Activity> Return only the lines below starting at the line containing "间我都和贾榀、杨崇三个" and ending at the line containing "dependent de prezența noastră zilnică, îi", both included, exactly as they are and with no pictures.

Raw data>

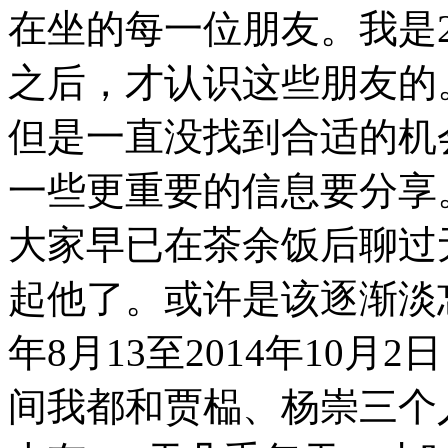
在坐的每一位朋友。我是
之后，才认识这些朋友的
但是一直没找到合适的机
一些更重要的信息要分享
大家早已在茶余饭后聊过
起他了。或许是该逐渐淡
年
8
月
13
至
2014
年
10
月
2
日
间我都和贾榀、杨崇三个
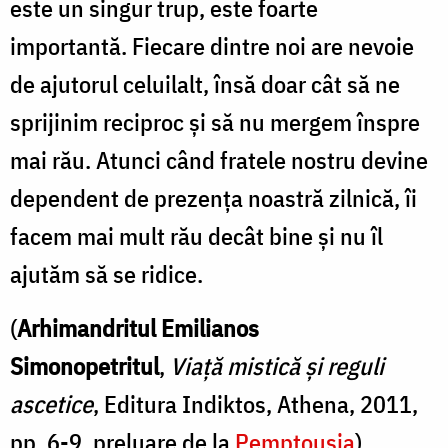
este un singur trup, este foarte
importantă. Fiecare dintre noi are nevoie
de ajutorul celuilalt, însă doar cât să ne
sprijinim reciproc și să nu mergem înspre
mai rău. Atunci când fratele nostru devine
dependent de prezența noastră zilnică, îi
facem mai mult rău decât bine și nu îl
ajutăm să se ridice.
(
Arhimandritul Emilianos
Simonopetritul
,
Viață mistică și reguli
ascetice
, Editura Indiktos, Athena, 2011,
pp. 6-9, preluare de la
Pemptousia
)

Your response>
间我都和贾榀、杨崇三个
este un singur trup, este foarte
importantă. Fiecare dintre noi are nevoie
de ajutorul celuilalt, însă doar cât să ne
sprijinim reciproc și să nu mergem înspre
mai rău. Atunci când fratele nostru devine
dependent de prezența noastră zilnică, îi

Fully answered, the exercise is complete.